7. Evaluate Laying Patterns
You may want to take a look at the egg pattern in your hives to make sure your queen is still laying well. You’ll know that there is an issue with your queen if you don’t find any eggs or there are working bees laying eggs. That’s not a good situation to be in.
8. Check On Your Honey Supers
Make sure your frames, foundations, and of course, your supers are in good working order as part of your honey bee spring chores. Get them ready to go in the hive for collection. When you’re deciding where to place new users, pay special attention to the nectar flows. Your beehive needs to be nearing full capacity in order for the bees to begin using the super.

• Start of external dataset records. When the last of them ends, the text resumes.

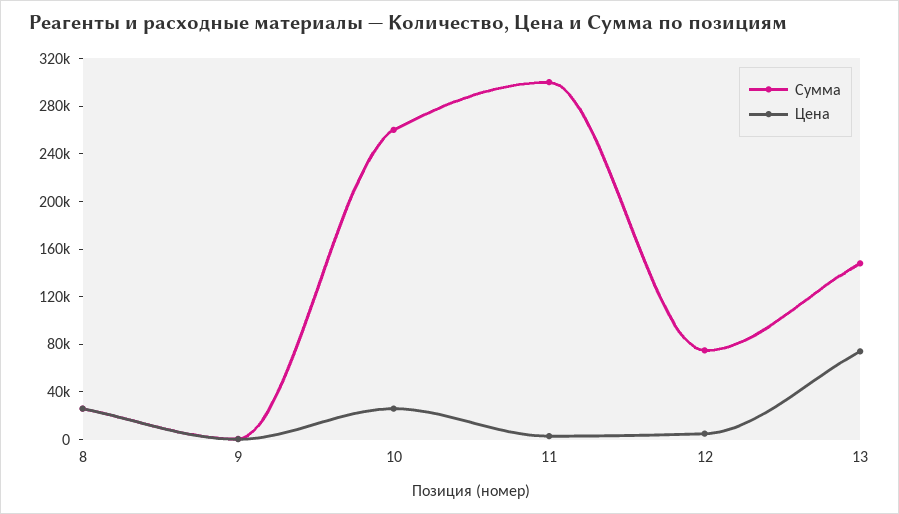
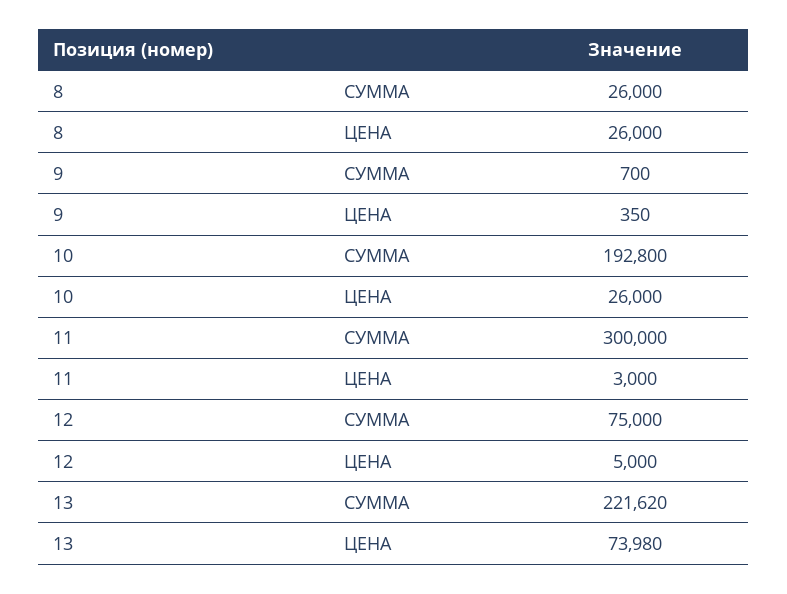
  {
    "Сумма": {
      "8": 26000,
      "9": 700,
-     "10": 260000,
+     "10": 192800,
      "11": 300000,
      "12": 75000,
-     "13": 150000
+     "13": 221620
    },
    "Цена": {
      "8": 26000,
      "9": 350,
      "10": 26000,
      "11": 3000,
      "12": 5000,
      "13": 73980
    }
  }

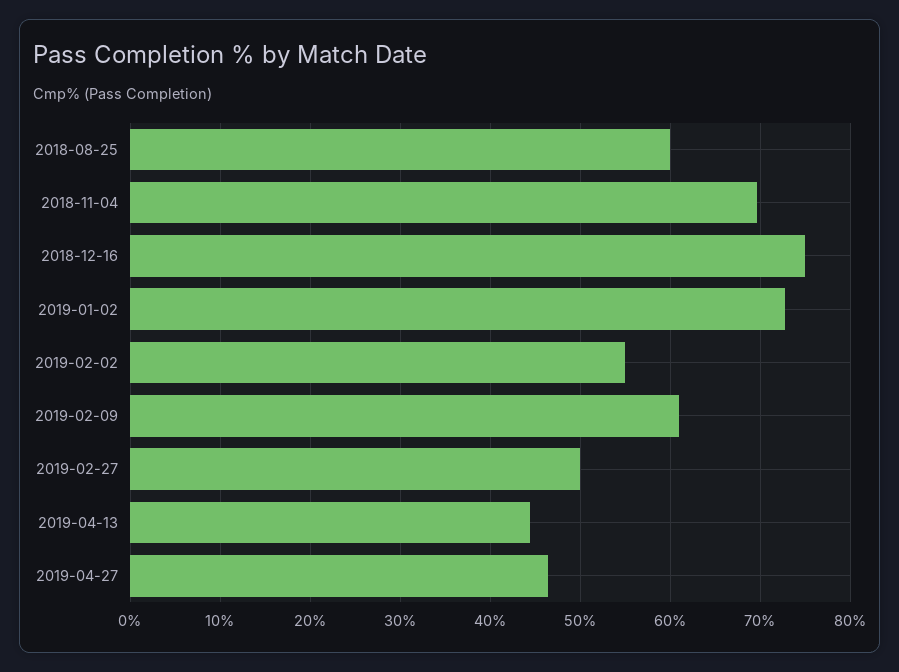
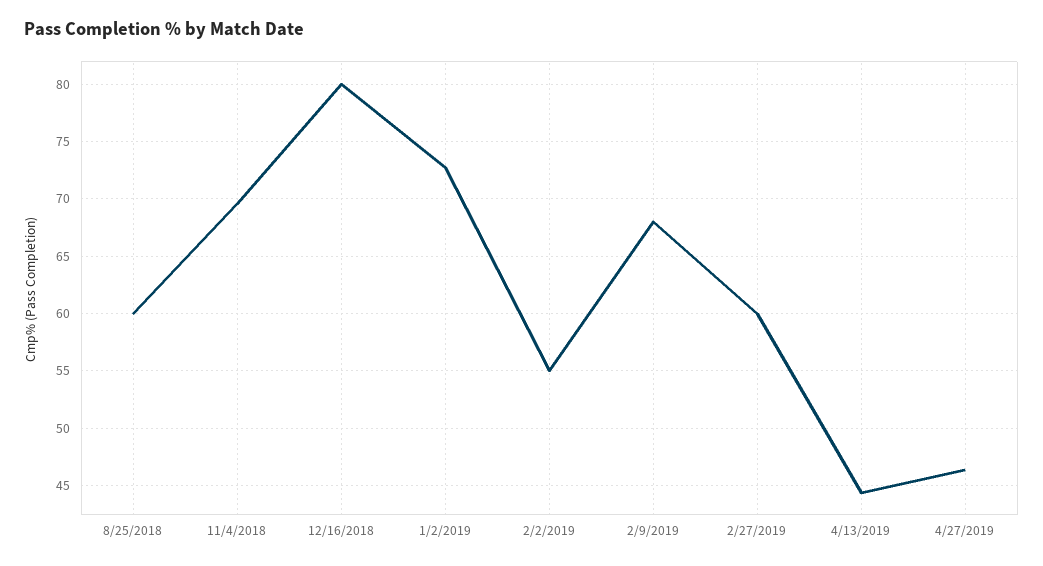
  {
    "2018-08-25": 60,
    "2018-11-04": 70,
-   "2018-12-16": 75,
+   "2018-12-16": 80,
    "2019-01-02": 73,
    "2019-02-02": 55,
-   "2019-02-09": 61,
+   "2019-02-09": 68,
-   "2019-02-27": 50,
+   "2019-02-27": 60,
    "2019-04-13": 44,
    "2019-04-27": 46
  }

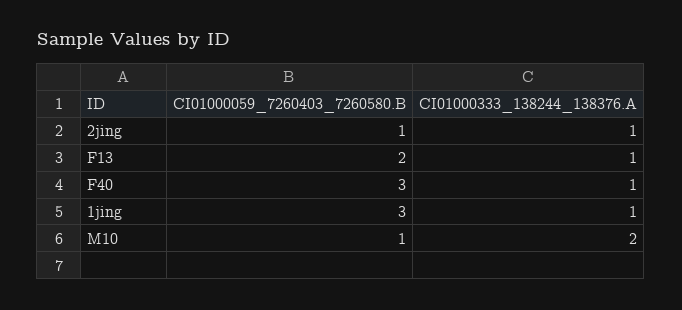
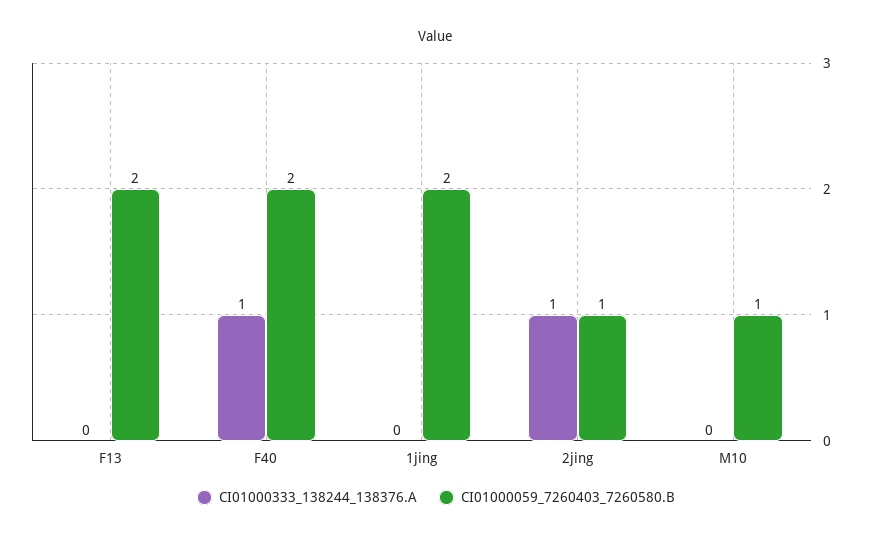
  {
    "CI01000059_7260403_7260580.B": {
      "2jing": 1,
      "F13": 2,
-     "F40": 3,
+     "F40": 2,
-     "1jing": 3,
+     "1jing": 2,
      "M10": 1
    },
    "CI01000333_138244_138376.A": {
      "2jing": 1,
-     "F13": 1,
+     "F13": 0,
      "F40": 1,
-     "1jing": 1,
+     "1jing": 0,
-     "M10": 2
+     "M10": 0
    }
  }

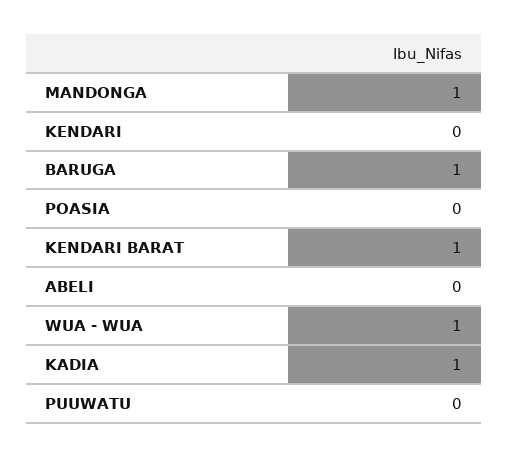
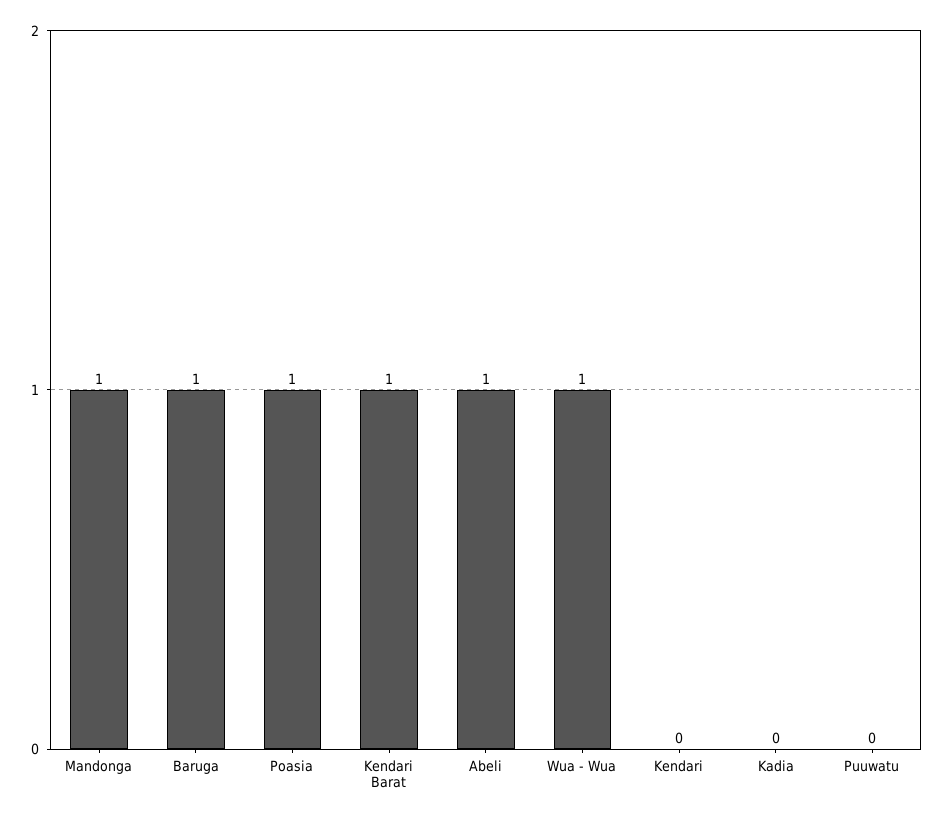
  {
    "MANDONGA": 1,
    "KENDARI": 0,
    "BARUGA": 1,
-   "POASIA": 0,
+   "POASIA": 1,
    "KENDARI BARAT": 1,
-   "ABELI": 0,
+   "ABELI": 1,
    "WUA - WUA": 1,
-   "KADIA": 1,
+   "KADIA": 0,
    "PUUWATU": 0
  }

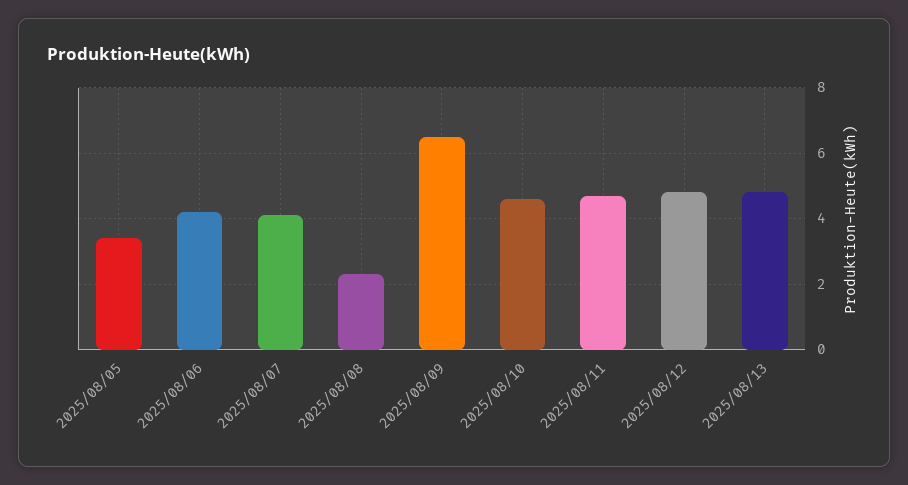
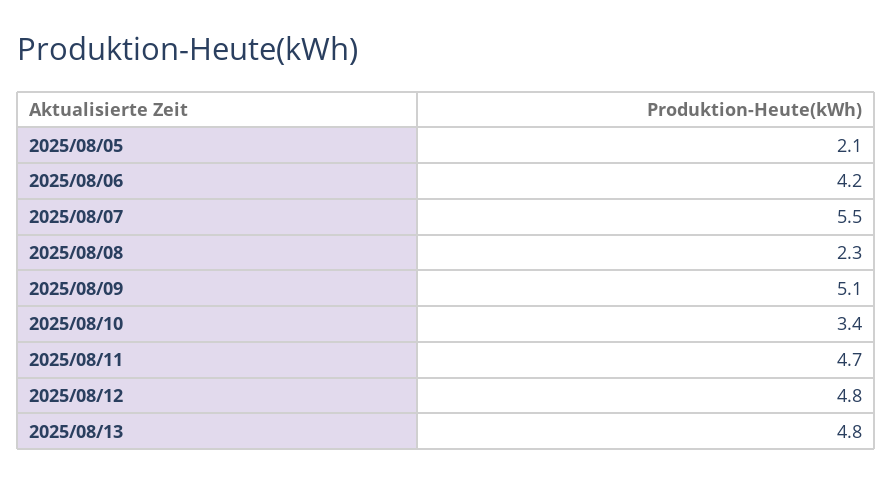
  {
-   "2025/08/05": 3.5,
+   "2025/08/05": 2.1,
    "2025/08/06": 4.2,
-   "2025/08/07": 4,
+   "2025/08/07": 5.5,
    "2025/08/08": 2.3,
-   "2025/08/09": 6.5,
+   "2025/08/09": 5.1,
-   "2025/08/10": 4.5,
+   "2025/08/10": 3.4,
    "2025/08/11": 4.7,
    "2025/08/12": 4.8,
    "2025/08/13": 4.8
  }

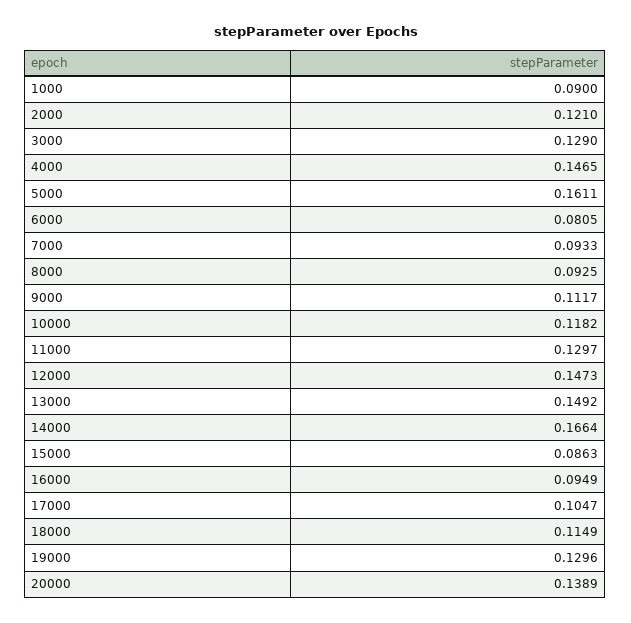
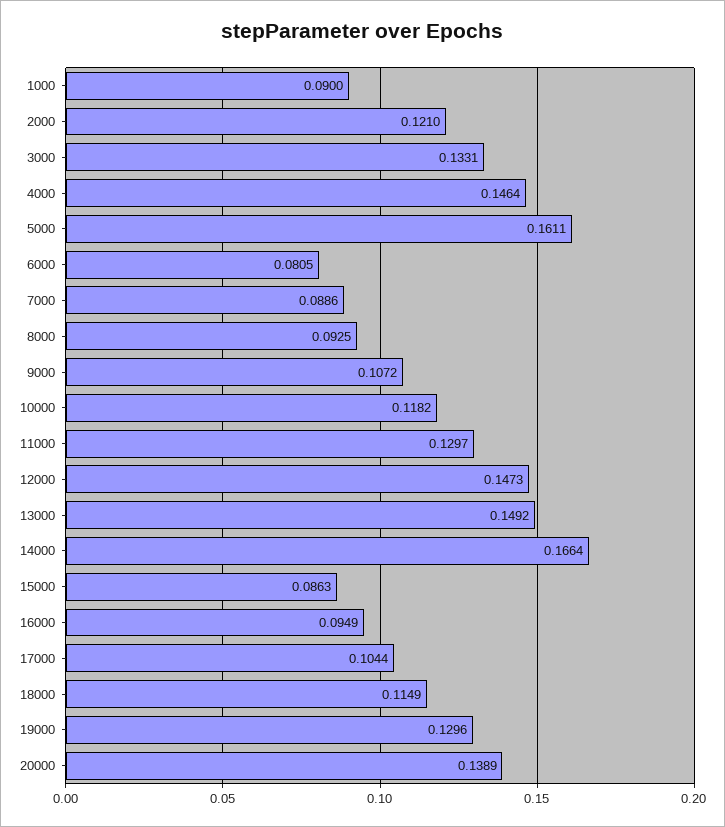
  {
    "1000": 0.09,
    "2000": 0.121,
-   "3000": 0.129,
+   "3000": 0.1331,
-   "4000": 0.1465,
+   "4000": 0.1464,
    "5000": 0.1611,
    "6000": 0.0805,
-   "7000": 0.0933,
+   "7000": 0.0886,
    "8000": 0.0925,
-   "9000": 0.1117,
+   "9000": 0.1072,
    "10000": 0.1182,
    "11000": 0.1297,
    "12000": 0.1473,
    "13000": 0.1492,
    "14000": 0.1664,
    "15000": 0.0863,
    "16000": 0.0949,
-   "17000": 0.1047,
+   "17000": 0.1044,
    "18000": 0.1149,
    "19000": 0.1296,
    "20000": 0.1389
  }

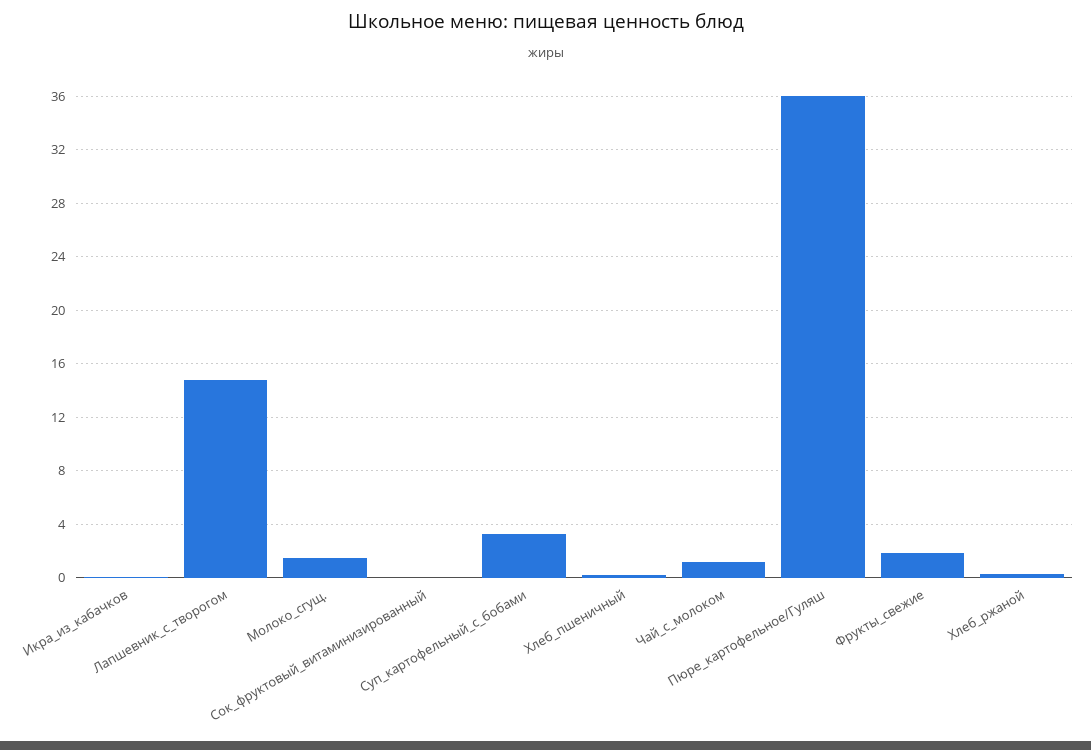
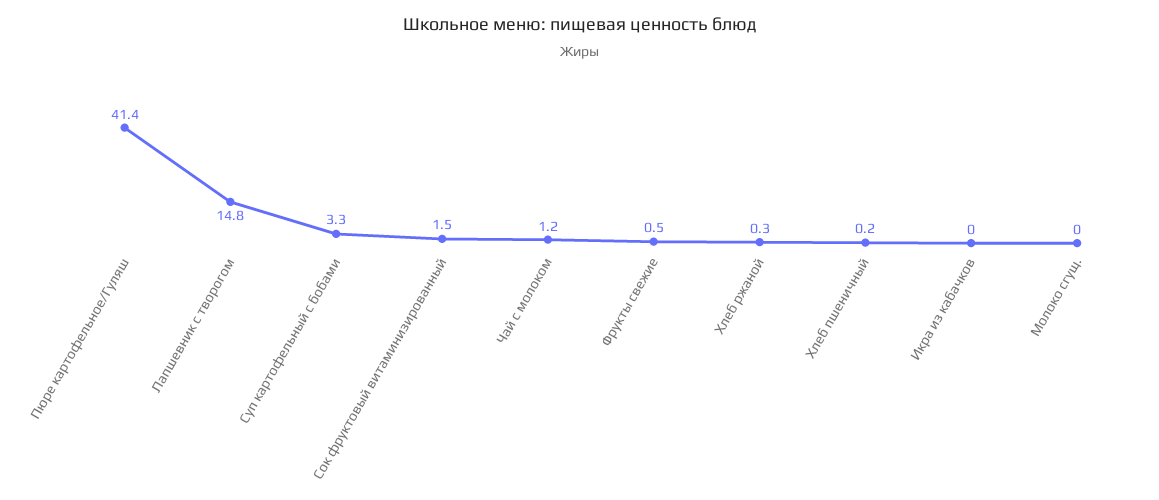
  {
    "Икра_из_кабачков": 0,
    "Лапшевник_с_творогом": 14.8,
-   "Молоко_сгущ.": 1.5,
+   "Молоко_сгущ.": 0,
-   "Сок_фруктовый_витаминизированный": 0,
+   "Сок_фруктовый_витаминизированный": 1.5,
    "Суп_картофельный_с_бобами": 3.3,
    "Хлеб_пшеничный": 0.2,
    "Чай_с_молоком": 1.2,
-   "Пюре_картофельное/Гуляш": 36,
+   "Пюре_картофельное/Гуляш": 41.4,
-   "Фрукты_свежие": 2,
+   "Фрукты_свежие": 0.5,
    "Хлеб_ржаной": 0.3
  }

9. Keep an Eye on Production
Come up with a system now that will help you keep track of honey production all season. Some beekeepers like to harvest frequently, while others prefer to wait until the end of this season. The choice is yours. It doesn’t really matter how you choose to monitor your honey production. Just make sure you have a plan in place and follow it so that you don’t get overwhelmed later on.
A Final Item For Your Honey Bee Spring Chores To-Do List
One more idea that you may want to put on your to-do list? You might want to consider joining a local beekeeping club!
You might feel intimidated by this, especially if you are new, but it’s a great way to learn more about the bee culture in your area, along with issues that are specific to your population of bees. Not only will you learn a ton of information that will be invaluable as you build your hives, but you’ll likely make a few good friends, too.
Who knows – maybe they’ll even be willing to help you out when honey bee spring chore time rolls around? One can only hope!